═════ RECORD EXCERPTS
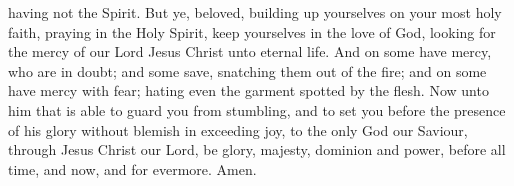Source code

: having not the Spirit. But ye, beloved, building up yourselves on your most holy faith, praying in the Holy Spirit, keep yourselves in the love of God, looking for the mercy of our Lord Jesus Christ unto eternal life. And on some have mercy, who are in doubt; and some save, snatching them out of the fire; and on some have mercy with fear; hating even the garment spotted by the flesh.  Now unto him that is able to guard you from stumbling, and to set you before the presence of his glory without blemish in exceeding joy, to the only God our Saviour, through Jesus Christ our Lord, be glory, majesty, dominion and power, before all time, and now, and for evermore. Amen. 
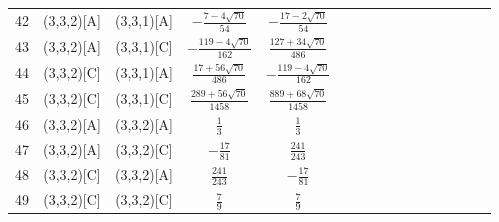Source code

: \documentclass[11pt]{article}
\begin{document}
\begin{longtable}{ | p{1cm}| *{15}{c|} }
42 & (3,3,2)[A] & (3,3,1)[A] & $-\frac{7-4\sqrt{70}}{54}$ & $-\frac{17-2\sqrt{70}}{54}$\\
43 & (3,3,2)[A] & (3,3,1)[C] & $-\frac{119-4\sqrt{70}}{162}$ & $\frac{127+34\sqrt{70}}{486}$\\
44 & (3,3,2)[C] & (3,3,1)[A] & $\frac{17+56\sqrt{70}}{486}$ & $-\frac{119-4\sqrt{70}}{162}$\\
45 & (3,3,2)[C] & (3,3,1)[C] & $\frac{289+56\sqrt{70}}{1458}$ & $\frac{889+68\sqrt{70}}{1458}$\\
46 & (3,3,2)[A] & (3,3,2)[A] & $\frac{1}{3}$ & $\frac{1}{3}$\\
47 & (3,3,2)[A] & (3,3,2)[C] & $-\frac{17}{81}$ & $\frac{241}{243}$\\
48 & (3,3,2)[C] & (3,3,2)[A] & $\frac{241}{243}$ & $-\frac{17}{81}$\\
49 & (3,3,2)[C] & (3,3,2)[C] & $\frac{7}{9}$ & $\frac{7}{9}$\\
\end{longtable}
\end{document}
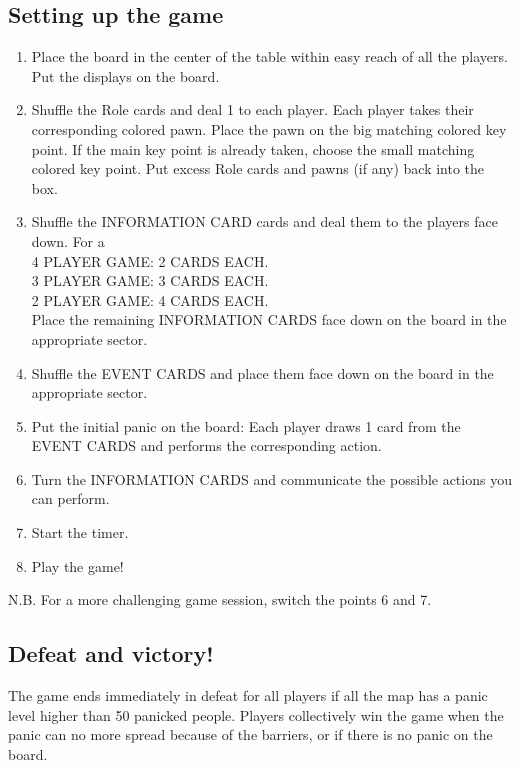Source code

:\subsection*{Setting up the game}
\begin{enumerate}
	\item Place the board in the center of the table within easy reach of all the players. Put the displays on the board.
	\item Shuffle the Role cards and deal 1 to each player. Each player takes their corresponding colored pawn. Place the pawn on the big matching colored key point. If the main key point is already taken, choose the small matching colored key point. Put excess Role cards and pawns (if any) back into the box.
	\item Shuffle the INFORMATION CARD cards and deal them to the players face down. For a \\4 PLAYER GAME: 2 CARDS EACH.  \\3 PLAYER GAME: 3 CARDS EACH. \\2 PLAYER GAME: 4 CARDS EACH. \\Place the remaining INFORMATION CARDS face down on the board in the appropriate sector. 	
	\item Shuffle the EVENT CARDS and place them face down on the board in the 	appropriate sector.
	\item Put the initial panic on the board: Each player draws 1 card from the EVENT CARDS and performs the corresponding action.
	\item Turn the INFORMATION CARDS and communicate the possible actions you can perform.
	\item Start the timer.
	\item Play the game! 	
\end{enumerate}

N.B. For a more challenging game session, switch the points 6 and 7. \\
%
\subsection*{Defeat and victory!}
The game ends immediately in defeat for all players if all the map has a panic level higher than 50 panicked people. Players collectively win the game when the panic can no more spread because of the barriers, or if there is no panic on the board.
══════════
- TASK INSTRUCTIONS
In your copy of the records above, include every line exactly but no pictures.

- TASK SOLUTION
Source code

: having not the Spirit. But ye, beloved, building up yourselves on your most holy faith, praying in the Holy Spirit, keep yourselves in the love of God, looking for the mercy of our Lord Jesus Christ unto eternal life. And on some have mercy, who are in doubt; and some save, snatching them out of the fire; and on some have mercy with fear; hating even the garment spotted by the flesh.  Now unto him that is able to guard you from stumbling, and to set you before the presence of his glory without blemish in exceeding joy, to the only God our Saviour, through Jesus Christ our Lord, be glory, majesty, dominion and power, before all time, and now, and for evermore. Amen. 
Source code

: \documentclass[11pt]{article}
\begin{document}
\begin{longtable}{ | p{1cm}| *{15}{c|} }
42 & (3,3,2)[A] & (3,3,1)[A] & $-\frac{7-4\sqrt{70}}{54}$ & $-\frac{17-2\sqrt{70}}{54}$\\
43 & (3,3,2)[A] & (3,3,1)[C] & $-\frac{119-4\sqrt{70}}{162}$ & $\frac{127+34\sqrt{70}}{486}$\\
44 & (3,3,2)[C] & (3,3,1)[A] & $\frac{17+56\sqrt{70}}{486}$ & $-\frac{119-4\sqrt{70}}{162}$\\
45 & (3,3,2)[C] & (3,3,1)[C] & $\frac{289+56\sqrt{70}}{1458}$ & $\frac{889+68\sqrt{70}}{1458}$\\
46 & (3,3,2)[A] & (3,3,2)[A] & $\frac{1}{3}$ & $\frac{1}{3}$\\
47 & (3,3,2)[A] & (3,3,2)[C] & $-\frac{17}{81}$ & $\frac{241}{243}$\\
48 & (3,3,2)[C] & (3,3,2)[A] & $\frac{241}{243}$ & $-\frac{17}{81}$\\
49 & (3,3,2)[C] & (3,3,2)[C] & $\frac{7}{9}$ & $\frac{7}{9}$\\
\end{longtable}
\end{document}
Source code

:\subsection*{Setting up the game}
\begin{enumerate}
	\item Place the board in the center of the table within easy reach of all the players. Put the displays on the board.
	\item Shuffle the Role cards and deal 1 to each player. Each player takes their corresponding colored pawn. Place the pawn on the big matching colored key point. If the main key point is already taken, choose the small matching colored key point. Put excess Role cards and pawns (if any) back into the box.
	\item Shuffle the INFORMATION CARD cards and deal them to the players face down. For a \\4 PLAYER GAME: 2 CARDS EACH.  \\3 PLAYER GAME: 3 CARDS EACH. \\2 PLAYER GAME: 4 CARDS EACH. \\Place the remaining INFORMATION CARDS face down on the board in the appropriate sector. 	
	\item Shuffle the EVENT CARDS and place them face down on the board in the 	appropriate sector.
	\item Put the initial panic on the board: Each player draws 1 card from the EVENT CARDS and performs the corresponding action.
	\item Turn the INFORMATION CARDS and communicate the possible actions you can perform.
	\item Start the timer.
	\item Play the game! 	
\end{enumerate}

N.B. For a more challenging game session, switch the points 6 and 7. \\
%
\subsection*{Defeat and victory!}
The game ends immediately in defeat for all players if all the map has a panic level higher than 50 panicked people. Players collectively win the game when the panic can no more spread because of the barriers, or if there is no panic on the board.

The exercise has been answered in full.